The Lighthouse (2019)
Robert Eggers is a master in the art of immersive filmmaking, with movies like The Witch (2015) and The Northman (2022) under his belt. But his 2018 psychological thriller The Lighthouse takes this a step further, fully transporting audiences into the claustrophobic world that the story inhabits. The film not only emulates the atmosphere of the time, relying on heavily accented dialogue marked by sailor jargon — it also mimics the vibe of 1890s cinema.
The Lighthouse’s aspect of ratio of 1.19:1 is already enough to make the viewers feel boxed in as the lighthouse’s inhabitants spiral into madness. But to fully recreate the old-timey black-and-white look, Eggers had to have filters custom-made to replicate film stocks that went out of production in the 1920s.
This visual direction, paired with eerily close-up shots and elusive dialogue, takes viewers through a story far removed from the real world.
The French Dispatch (2021)
The French Dispatch utilizes elements characteristic of Wes Anderson’s iconic filmography — symmetrical framing, slow motion sequences, and vivid color palettes. But the movie upped the ante with more ambitious shots that Anderson’s cinematographer and frequent collaborator Robert Yeoman described as “impossible.”

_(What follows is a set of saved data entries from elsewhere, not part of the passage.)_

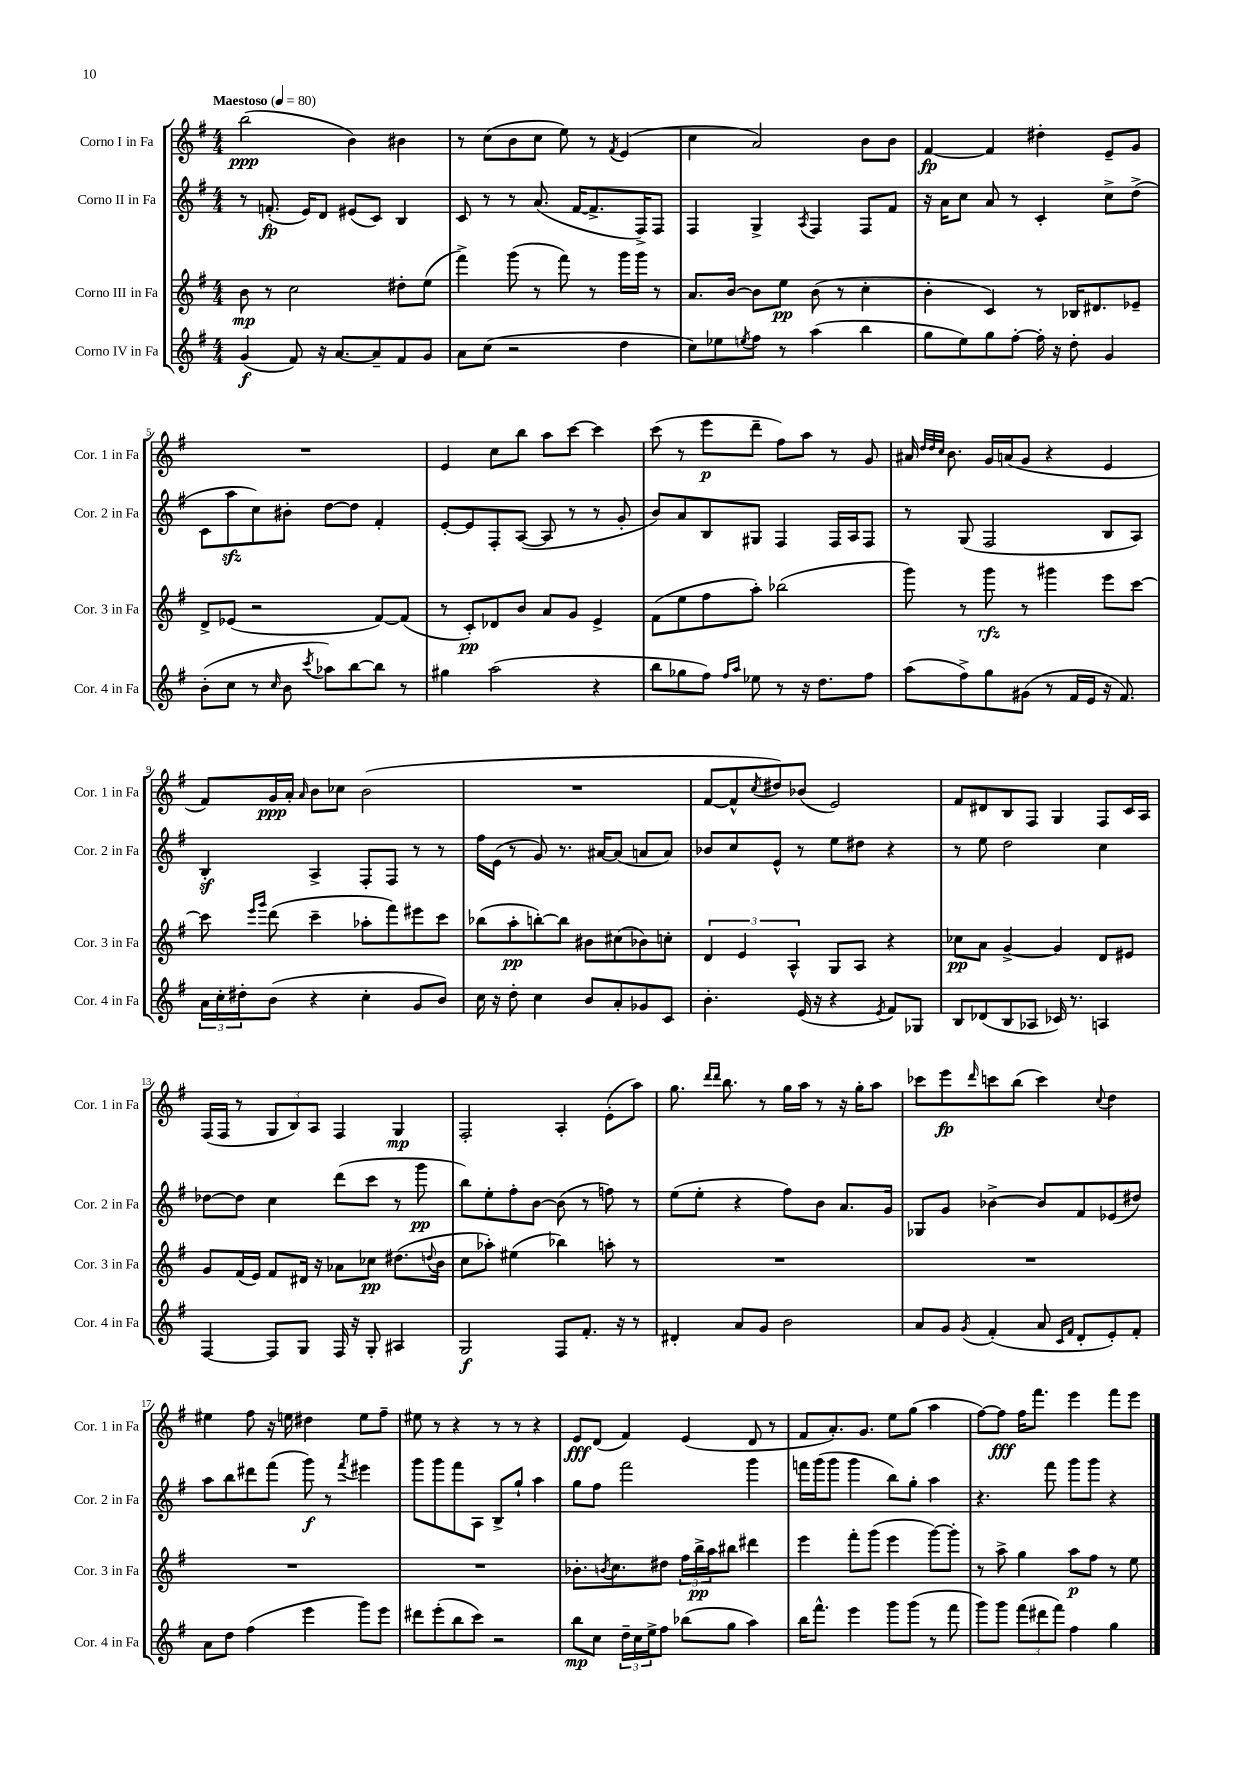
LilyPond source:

<<
\new StaffGroup <<
\new Staff = "s0" \with { instrumentName = "Corno I in Fa" shortInstrumentName = "Cor. 1 in Fa" } {
    \clef treble \key g \major \numericTimeSignature \time 4/4 \tempo "Maestoso" 4 = 80
    b''2\ppp( b'4) bis'4 |
    r8 c''8( b'8 c''8 e''8) r8 \acciaccatura { fis'8 } e'4( |
    c''4 a'2) b'8 b'8 |
    fis'4~\fp fis'4 dis''4-. e'8-- g'8 |
    R1 |
    e'4 c''8 b''8 a''8 c'''8~ c'''4 |
    c'''8( r8 e'''8\p d'''8-- fis''8) a''8 r8 g'8 |
    ais'16 \grace { d''32 d''32 c''32 } b'8. g'16 a'16( g'8 r4 e'4 |
    fis'8) g'16\ppp a'16-. \grace { a'16 } b'8 ces''8 b'2( |
    R1 |
    fis'8~ fis'8-^ \acciaccatura { c''8 } dis''8) bes'8( e'2) |
    fis'8 dis'8 b8 fis8 g4 fis8 c'16 a16 |
    fis16( fis16 r8 \tuplet 3/2 { g8 b8) a8 } fis4 g4\mp |
    fis2-. a4-. e'8-.( a''8) |
    g''8. \grace { d'''16 d'''16 } b''8. r8 g''16 a''16 r8 r16 g''16-. a''8 |
    ces'''8 e'''8\fp \grace { d'''16 } c'''8 b''8( c'''4) \appoggiatura { c''8 } d''4 |
    eis''4 fis''8 r16 e''16 dis''4 e''8 fis''8-- |
    eis''8 r8 r4 r8 r8 r4 |
    e'8\fff d'8( fis'4) e'4( d'8 r8 |
    fis'8 a'8.-.) g'8. e''8 g''8( a''4 |
    fis''8~) fis''8\fff fis''16 fis'''8. e'''4 fis'''8 e'''8 \bar "|." |
}
\new Staff = "s1" \with { instrumentName = "Corno II in Fa" shortInstrumentName = "Cor. 2 in Fa" } {
    \clef treble \key g \major \numericTimeSignature \time 4/4
    r8 f'8.-.\fp( e'16) d'8 eis'8( c'8) b4 |
    c'8 r8 r8 a'8.( fis'16~ fis'8.-> fis16->) fis8 |
    fis4 g4-> \acciaccatura { a8 } fis4 fis8 fis'8 |
    r16 a'16 c''8 a'8 r8 c'4-. c''8-> d''8->( |
    c'8 a''8\sfz c''8) bis'8-. d''8~ d''8 fis'4-. |
    e'8~-. e'8 fis8-. a8~( a8 r8 r8 g'8-. |
    b'8) a'8 b8 gis8 fis4 fis16 a16 fis8 |
    r8 g8( fis2 b8 a8) |
    b4-.\sf a4-> fis8-. fis8 r8 r8 |
    fis''16 e'16( r8 g'8) r8. ais'16~ ais'8( a'8 a'8) |
    bes'8 c''8 e'8-^ r8 e''8 dis''8 r4 |
    r8 e''8 d''2 c''4 |
    des''8~ des''8 c''4 d'''8( c'''8 r8 g'''8\pp |
    b''8) e''8-. fis''8-. b'8~ b'8( r8 f''8) r8 |
    e''8( e''8-. r4 fis''8) b'8 a'8. g'16 |
    ges8 g'8 bes'4~-> bes'8 fis'8 ees'8( dis''8) |
    a''8 b''8 dis'''8 fis'''8( g'''8\f) r8 \acciaccatura { fis'''8 } eis'''4 |
    g'''8 g'''8 fis'''8 a8 b8-> g''8-! a''4 |
    g''8 fis''8 fis'''2 g'''4 |
    f'''16 g'''16( g'''8 g'''4 b''8) g''8-. a''4 |
    r4. fis'''8 g'''8 g'''8 r4 \bar "|." |
}
\new Staff = "s2" \with { instrumentName = "Corno III in Fa" shortInstrumentName = "Cor. 3 in Fa" } {
    \clef treble \key g \major \numericTimeSignature \time 4/4
    b'8\mp r8 c''2 dis''8-. e''8( |
    fis'''4->) g'''8( r8 fis'''8) r8 g'''16 g'''16 r8 |
    a'8. b'16~ b'8 e''8\pp b'8( r8 c''4-. |
    b'4-. c'4) r8 bes16 dis'8. ees'8-- |
    d'8-> ees'8( r2 fis'8~) fis'8( |
    r8 c'8-.\pp) des'8 b'8 a'8 g'8 e'4-> |
    fis'8( e''8 fis''8 a''8-.) bes''2( |
    g'''8) r8 g'''8\rfz r8 gis'''4 e'''8 c'''8~ |
    c'''8 \grace { e'''16 g'''16 } d'''8( c'''4-- aes''8-. fis'''8) eis'''8 c'''8 |
    bes''8( a''8-.\pp b''8~-.) b''8 bis'8 cis''8( bes'8) c''8-. |
    \tuplet 3/2 { d'4 e'4 a4-^ } g8 a8 r4 |
    ces''8\pp a'8 g'4~-> g'4 d'8 eis'8 |
    g'8 fis'16( e'16) fis'8 dis'16 r16 aes'8 ces''8\pp dis''8.( \appoggiatura { d''8 } b'16 |
    c''8 aes''8-.) eis''4( bes''4) a''8-. r8 |
    R1 |
    R1 |
    R1 |
    R1 |
    bes'8.-. \acciaccatura { b'8 } c''8. dis''8 \tuplet 3/2 { fis''16 b''16->\pp a''16 } bis''8 dis'''4 |
    e'''4 fis'''8-. g'''8( e'''4 g'''8~) g'''8-. |
    r8 a''8-> g''4 a''8\p fis''8 r8 e''8 \bar "|." |
}
\new Staff = "s3" \with { instrumentName = "Corno IV in Fa" shortInstrumentName = "Cor. 4 in Fa" } {
    \clef treble \key g \major \numericTimeSignature \time 4/4
    g'4\f( fis'8) r16 a'8.~ a'8-- fis'8 g'8 |
    a'8 c''8( r2 d''4 |
    c''8) ees''8 \acciaccatura { e''8 } fis''8 r8 a''4( b''4 |
    g''8 e''8) g''8 fis''8~-. fis''16-. r16 d''8-. g'4 |
    b'8-.( c''8 r8 \grace { c''16 } b'8 \acciaccatura { c'''8 } aes''8) b''8~ b''8 r8 |
    gis''4 a''2( r4 |
    b''8 ges''8 fis''8) \grace { fis''16 a''16 } ees''8 r8 r16 d''8. fis''8 |
    a''8( fis''8->) g''8 gis'8( r8 fis'16 e'16 r16 fis'8.) |
    \tuplet 3/2 { a'16 c''16-. dis''16-. } b'8( r4 c''4-. g'8 b'8) |
    c''16 r16 d''8-. c''4 b'8 a'8-. ges'8 c'8 |
    b'4.-. e'16( r16 r4 \acciaccatura { e'8 } fis'8) ges8 |
    b8 des'8( b8 aes8 ces'16) r8. a4 |
    fis4~ fis8 g8 fis16 r16 g8-. ais4 |
    g2\f fis8 fis'8.-. r16 r8 |
    dis'4-. a'8 g'8 b'2 |
    a'8 g'8 \acciaccatura { g'8 } fis'4-.( a'8 \grace { c'16 fis'16 } d'8-. e'8-.) fis'8-. |
    a'8 d''8 fis''4( e'''4 g'''8) e'''8 |
    dis'''8 e'''8-.( b''8 c'''8) r2 |
    b''8\mp c''8 \tuplet 3/2 { d''16-- c''16 e''16-> } fis''8 bes''8( g''8 a''4) |
    b''16 fis'''8.-^ e'''4 g'''8 g'''8( r8 fis'''8 |
    g'''8) g'''8 \tuplet 3/2 { fis'''8( dis'''8 fis'''8) } fis''4 g''4 \bar "|." |
}
>>
>>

The film was shot on 35mm film with a 1.37:1 ratio and channels 1950s and 1960s French New Wave Cinema. In it, Anderson tells a sprawling plot tying together multiple post-war narratives in a fictional French town.
To achieve this vision, the crew had to punch holes in the floor, rely on scaffolding, and turn to old-school styles to get the meticulously planned shots just right. The end product is a visually enticing, fast-paced, high-energy tale of whimsy.
There’s no doubt that Jordan Peele’s directorial debut, Get Out (2017), was one of the best horror films to come out in the 2010s. But where Get Out and his second film, Us (2019), focused on tighter settings, Nope sees Peele elevating his repertoire and exploring the full scope of his vision.
Set in a sprawling desert, the horror comedy follows two siblings, the owners of Haywood’s Hollywood Horses, as they try to get evidence of a UFO terrorizing their ranch.
For this flick, Peele partnered with renowned cinematographer Hoyte van Hoytema — the figure behind Her (2013), Interstellar (2014), and Dunkirk (2017) — to capture the overwhelming scale of a wide open space. The film is shot in large format with IMAX and Panavision. By capturing every intricate detail, Nope completely absorbs viewers into each wide shot, heightening the fear of the unknown.
Christopher Nolan is one of Hollywood’s staunchest advocates for shooting with film. The visionary behind Dunkirk (2017), Tenet (2020), and Interstellar (2014) often explains that it is the highest quality imaging format devised, capturing images the way your eyes see them.
This was a valuable asset when it came to telling the story of J. Robert Oppenheimer, the theoretical physicist behind the atomic bomb. In dramatizing events bearing so much historical and cultural weight, Nolan required a medium that could capture the magnitude of the story.
Oppenheimer was shot mainly on IMAX, which Nolan used to capture the landscapes of New Mexico and experiment with for intimate dialogue-driven moments that aren’t frequently seen in the format. This level of quality, sharpness, and depth was crucial as Nolan sought to create a fully immersive experience. He even went as far as foregoing CGI to capture the magnitude of the explosions.
The result is an absorbing and tense must-see portrayal of what preceded one of the most catastrophic events of the 20th century.